Does Canned Food Contain Less Vitamins Than Fresh?

Most kitchen pantries contain a handful of canned foods that are purchased "just in case." They're often hiding in the back collecting dust and may be ticking well past their best-by date. Canned foods are a convenient, cost-effective, and shelf-stable option to have on hand. Yet there are probably only a few people whose first choice for dinner would be canned when fresh food is an option.

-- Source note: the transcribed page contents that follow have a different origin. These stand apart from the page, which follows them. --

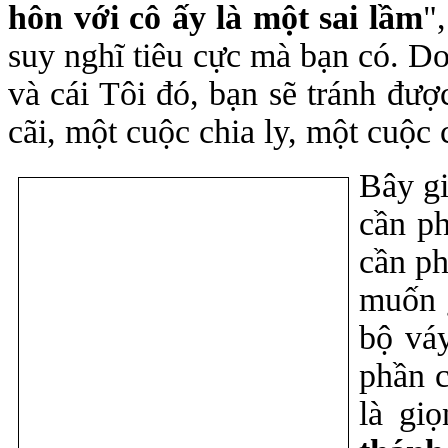
hôn với cô ấy là một sai lầm
"
suy nghĩ tiêu cực mà bạn có. Do
và cái Tôi đó, bạn sẽ tránh đượ
cãi, một cuộc chia ly, một cuộc c
Bây gi
cần ph
cần ph
muốn g
bộ váy
phần c
là giọ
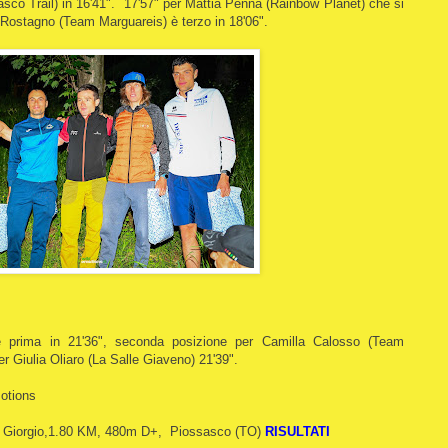
sco Trail) in 16'41". 17'57" per Mattia Penna (Rainbow Planet) che si
 Rostagno (Team Marguareis) è terzo in 18'06".
è prima in 21'36", seconda posizione per Camilla Calosso (Team
er Giulia Oliaro (La Salle Giaveno) 21'39".
otions
n Giorgio,1.80 KM, 480m D+, Piossasco (TO)
RISULTATI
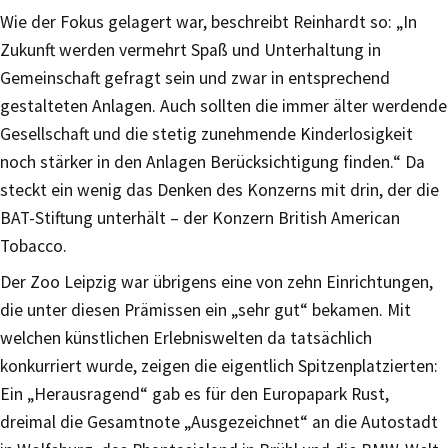
Wie der Fokus gelagert war, beschreibt Reinhardt so: „In
Zukunft werden vermehrt Spaß und Unterhaltung in
Gemeinschaft gefragt sein und zwar in entsprechend
gestalteten Anlagen. Auch sollten die immer älter werdende
Gesellschaft und die stetig zunehmende Kinderlosigkeit
noch stärker in den Anlagen Berücksichtigung finden.“ Da
steckt ein wenig das Denken des Konzerns mit drin, der die
BAT-Stiftung unterhält – der Konzern British American
Tobacco.
Der Zoo Leipzig war übrigens eine von zehn Einrichtungen,
die unter diesen Prämissen ein „sehr gut“ bekamen. Mit
welchen künstlichen Erlebniswelten da tatsächlich
konkurriert wurde, zeigen die eigentlich Spitzenplatzierten:
Ein „Herausragend“ gab es für den Europapark Rust,
dreimal die Gesamtnote „Ausgezeichnet“ an die Autostadt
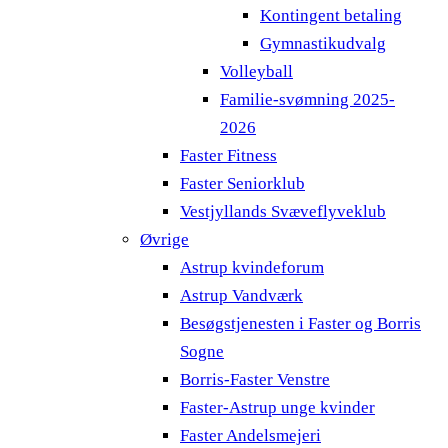
Kontingent betaling
Gymnastikudvalg
Volleyball
Familie-svømning 2025-
2026
Faster Fitness
Faster Seniorklub
Vestjyllands Svæveflyveklub
Øvrige
Astrup kvindeforum
Astrup Vandværk
Besøgstjenesten i Faster og Borris
Sogne
Borris-Faster Venstre
Faster-Astrup unge kvinder
Faster Andelsmejeri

In 1795, the French government put out a request in search of a means to preserve food for the army and navy soldiers away at battle. In response, a candymaker perfected the canning process and published the new method by 1810 (via History). So, if you're not in a bunker and have access to fresh produce, is there any reason to forage through your cabinet and whip out your can opener? Should you toss out those dusty cans and stick to the grocery store perimeter? Or, at the very least, can you feel confident about your health when stocking up on canned goods?

A few factors at play

Nutritional value comes down to what's in the can. Some nutrient loss may occur in canned foods that contain vitamins B and C. A 2007 study published in the Journal of Science and Food Agriculture found that the high heat used during the canning process may damage water-soluble vitamins. On the other hand, a 2013 study published in the same journal found that the nutritional composition of canned peaches is comparable to fresh.

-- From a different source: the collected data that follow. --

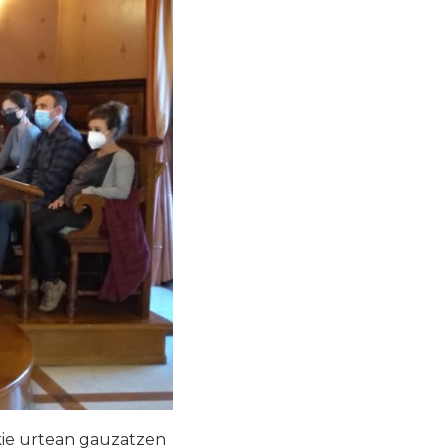
kie urtean gauzatzen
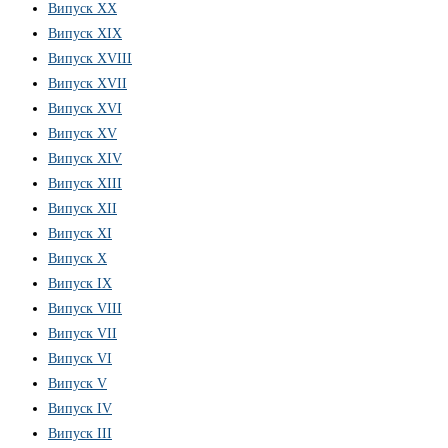
Випуск XX
Випуск XIX
Випуск XVIII
Випуск XVII
Випуск XVI
Випуск XV
Випуск XIV
Випуск XIII
Випуск XII
Випуск XI
Випуск X
Випуск IX
Випуск VIII
Випуск VII
Випуск VI
Випуск V
Випуск IV
Випуск III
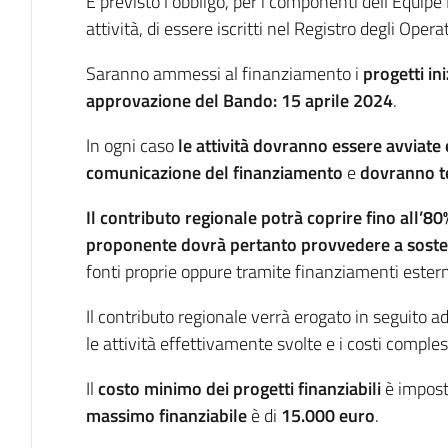
È previsto l’obbligo, per i componenti dell’Equipe 
attività, di essere iscritti nel Registro degli Opera
Saranno ammessi al finanziamento i
progetti ini
approvazione del Bando: 15 aprile 2024
.
In ogni caso
le attività dovranno essere avviate
comunicazione del finanziamento
e
dovranno t
Il contributo regionale potrà coprire
fino all’80
proponente dovrà pertanto provvedere a soste
fonti proprie oppure tramite finanziamenti esterni,
Il contributo regionale verrà erogato in seguito a
le attività effettivamente svolte e i costi comples
Il
costo minimo dei progetti finanziabili
è impost
massimo finanziabile
è di
15.000 euro
.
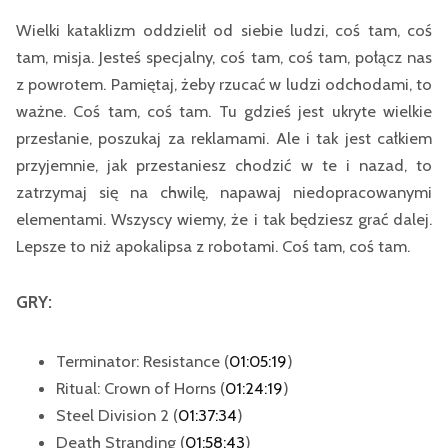
Wielki kataklizm oddzielił od siebie ludzi, coś tam, coś
tam, misja. Jesteś specjalny, coś tam, coś tam, połącz nas
z powrotem. Pamiętaj, żeby rzucać w ludzi odchodami, to
ważne. Coś tam, coś tam. Tu gdzieś jest ukryte wielkie
przesłanie, poszukaj za reklamami. Ale i tak jest całkiem
przyjemnie, jak przestaniesz chodzić w te i nazad, to
zatrzymaj się na chwilę, napawaj niedopracowanymi
elementami. Wszyscy wiemy, że i tak będziesz grać dalej.
Lepsze to niż apokalipsa z robotami. Coś tam, coś tam.
GRY:
Terminator: Resistance (
01:05:19
)
Ritual: Crown of Horns (
01:24:19
)
Steel Division 2 (
01:37:34
)
Death Stranding (
01:58:43
)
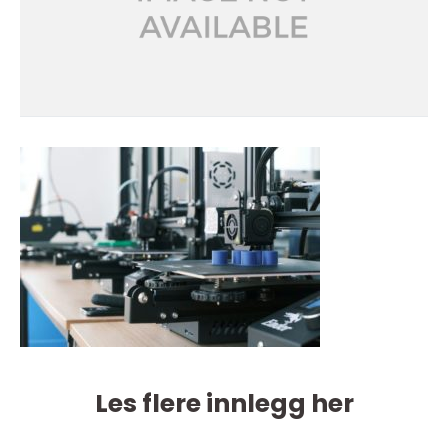
Les flere innlegg her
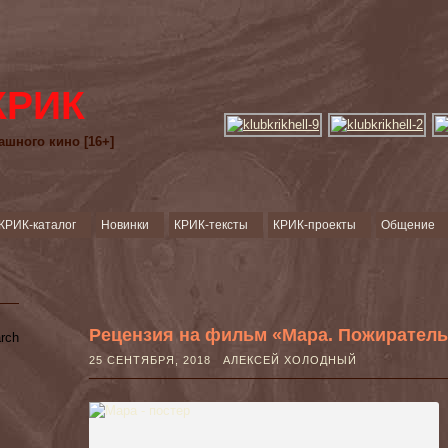
КРИК
ашного кино [16+]
КРИК-каталог
Новинки
КРИК-тексты
КРИК-проекты
Общение
Рецензия на фильм «Мара. Пожиратель с
25 СЕНТЯБРЯ, 2018 АЛЕКСЕЙ ХОЛОДНЫЙ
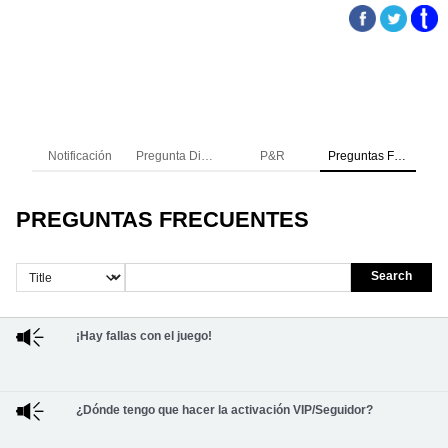
Notificación
Pregunta Directa
P&R
Preguntas Frecuentes
PREGUNTAS FRECUENTES
Search
¡Hay fallas con el juego!
¿Dónde tengo que hacer la activación VIP/Seguidor?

When done properly, canned foods may be more nutritious than fresh. Per the United States Department of Agriculture (USDA), vitamin loss in produce begins as soon as the crop is picked. If not preserved correctly, as much as half of the nutrients may be lost. If canned immediately, this loss is mitigated. Also worth considering is what's on the ingredient label. Inside Tracker points out that canned soups are usually high in sodium or other preservatives. Many canned fruits come packed in sugary syrups (via the American Diabetes Association). However, foods packed in water or their own juices are often comparable to their fresh counterparts.

Canned foods are a handy, affordable, long-lasting, and even a nutritious option. They also serve as an excellent way to get more vegetables, fruit, and clean protein into your diet. A study published in 2015 in Nutrients concluded that those who consume canned foods frequently have a more nutrient-dense diet and overall healthier eating habits. Give those canned guys a spot at the front of the pantry.